If multiple SAP ERP systems are present, users SHOULD access the systems using SAP Single Sign-On (SAP SSO). A decision SHOULD be made in the planning phase as to between which SAP ERP systems the SSO mechanism will be used. SSO SHOULD be securely configured and operated.

Requirements for High Protection Needs

The following are exemplary proposals for requirements for this building block that go beyond the level of protection that corresponds to the state of the art. The proposals SHOULD be considered when there are high protection needs. The specific determination is made within the context of an individual risk analysis.

APP.4.2.A32 Real-Time Detection and Alerting of Irregular Incidents (H)

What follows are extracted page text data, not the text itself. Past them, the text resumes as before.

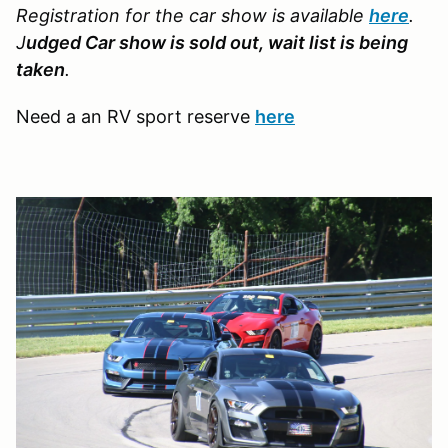
Registration for the car show is available
here
.
J
udged Car show is sold out, wait list is being
taken
.
Need a an RV sport reserve
here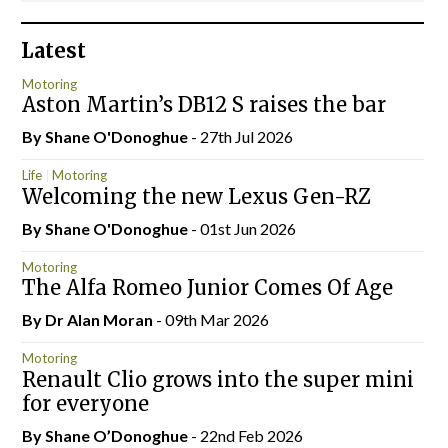
Latest
Motoring
Aston Martin’s DB12 S raises the bar
By Shane O'Donoghue
- 27th Jul 2026
Life
Motoring
Welcoming the new Lexus Gen-RZ
By Shane O'Donoghue
- 01st Jun 2026
Motoring
The Alfa Romeo Junior Comes Of Age
By Dr Alan Moran
- 09th Mar 2026
Motoring
Renault Clio grows into the super mini
for everyone
By Shane O’Donoghue
- 22nd Feb 2026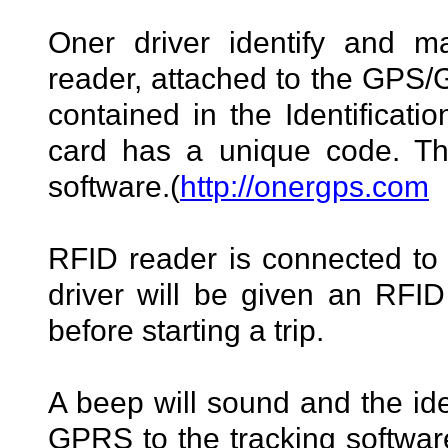
Oner driver identify and 
reader, attached to the GPS
contained in the Identificati
card has a unique code. The
software.(
http://onergps.com
RFID reader is connected t
driver will be given an RFID
before starting a trip.
A beep will sound and the iden
GPRS to the tracking software.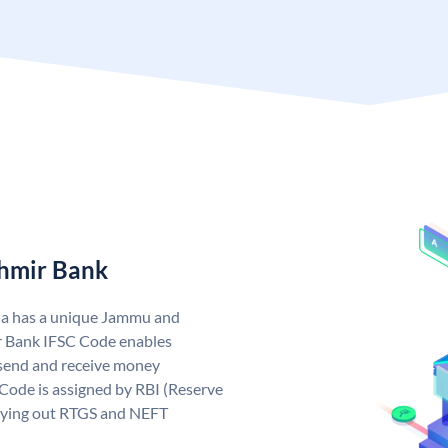
hmir Bank
ia has a unique Jammu and
 Bank IFSC Code enables
send and receive money
Code is assigned by RBI (Reserve
arrying out RTGS and NEFT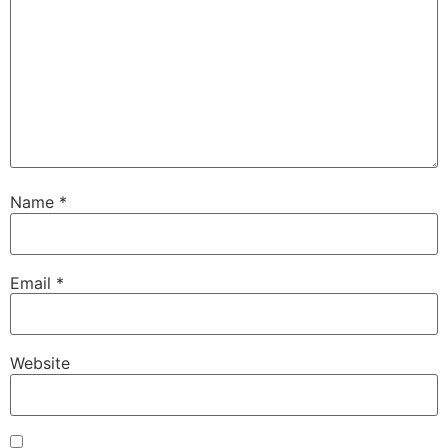
Name
*
Email
*
Website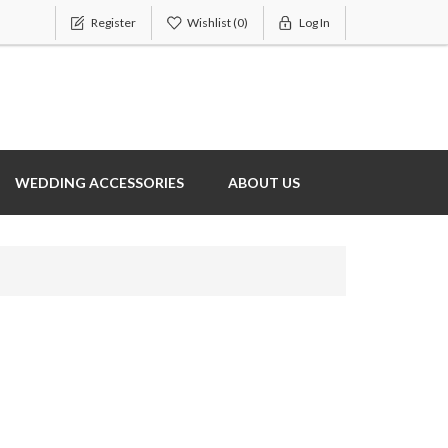
Register
Wishlist
(0)
Log In
WEDDING ACCESSORIES
ABOUT US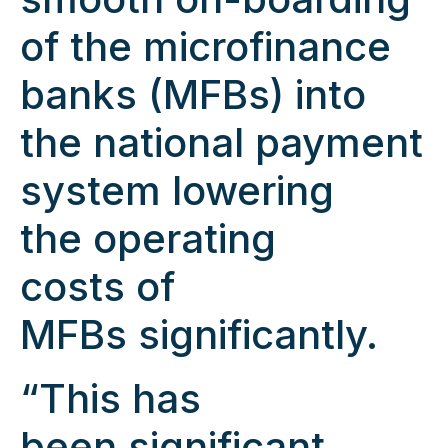
of the microfinance
banks (MFBs) into
the national payment
system lowering
the operating
costs of
MFBs significantly.
“This has
been significant,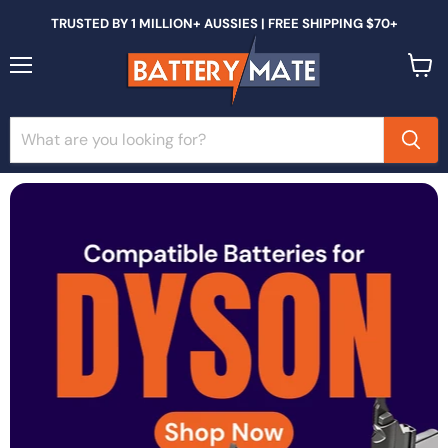
TRUSTED BY 1 MILLION+ AUSSIES | FREE SHIPPING $70+
Menu
View
cart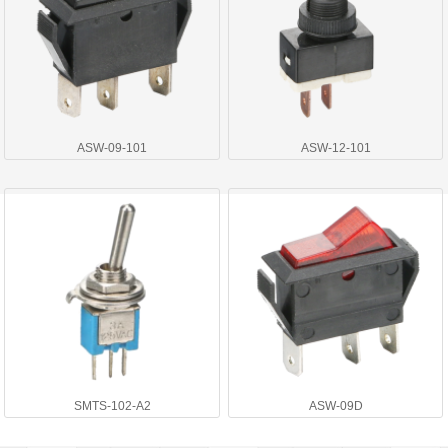
ASW-09-101
ASW-12-101
SMTS-102-A2
ASW-09D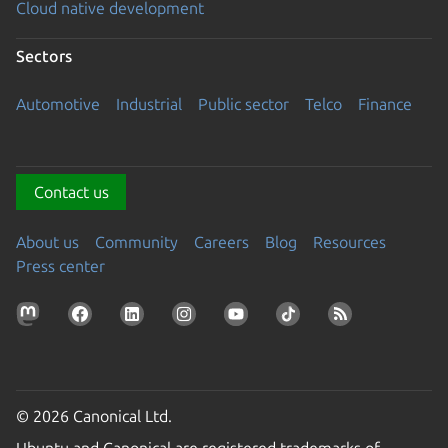
Cloud native development
Sectors
Automotive
Industrial
Public sector
Telco
Finance
Contact us
About us
Community
Careers
Blog
Resources
Press center
© 2026 Canonical Ltd.
Ubuntu and Canonical are registered trademarks of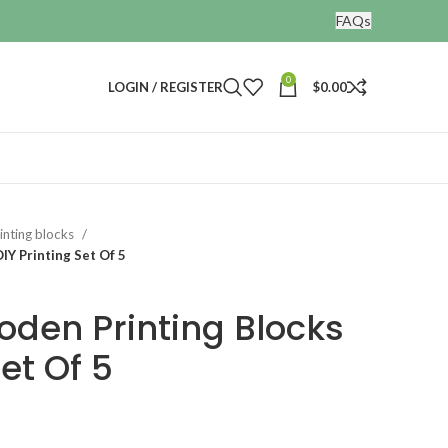
FAQs
0
LOGIN / REGISTER
$
0.00
nting blocks
IY Printing Set Of 5
oden Printing Blocks
Set Of 5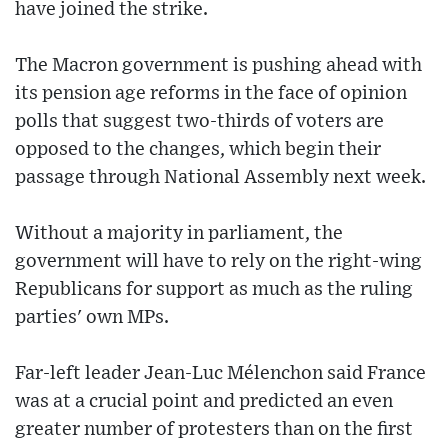
have joined the strike.
The Macron government is pushing ahead with
its pension age reforms in the face of opinion
polls that suggest two-thirds of voters are
opposed to the changes, which begin their
passage through National Assembly next week.
Without a majority in parliament, the
government will have to rely on the right-wing
Republicans for support as much as the ruling
parties' own MPs.
Far-left leader Jean-Luc Mélenchon said France
was at a crucial point and predicted an even
greater number of protesters than on the first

The most important security logging functions of the SAP ERP systems, such as Security Audit Log or System Log, SHOULD be continuously monitored. In the event of suspicious incidents, the responsible employees SHOULD be automatically alerted. To be able to analyze SAP-specific security incidents and distinguish false alarms from actual security incidents, employees SHOULD either be trained or corresponding services from third-party providers SHOULD be used.

Additional Information

Good to Know

The SAP Help Portal (https://www.help.sap.com/viewer/index) is the central entry point to SAP help. It offers extensive information and instructions on a wide variety of topics. The following is a selection of topics relevant in the context of SAP ERP systems:

SAP Audit Management, https://help.sap.com/saphelp_fra110/helpdata/de/ab/ce1b52bd543c3ae10000000a441470/frameset.htm and https://help.sap.com/saphel_erp60_sp/helpdata/de/f9/558f40f3b19920e10000000a1550b0/content.htm
User Management with AS Java, https://help.sap.com/saphelp_nw73/helpdata/de/45/b90177cf2252f8e10000000a1553f7/content.htm?no_cache=true
Central User Administration (ZBV), https://help.sap.com/doc/erp2005_ehp_07/6.07/de-DE/8d/270bea613d2443bad6ce0524f08ca0/frameset.htm

Detailed best practice recommendations for audits of SAP ERP systems are provided in the SAP ERP 6.0 Audit Guide: Best Practice Recommendations from the German-speaking SAP User Group (DSAG).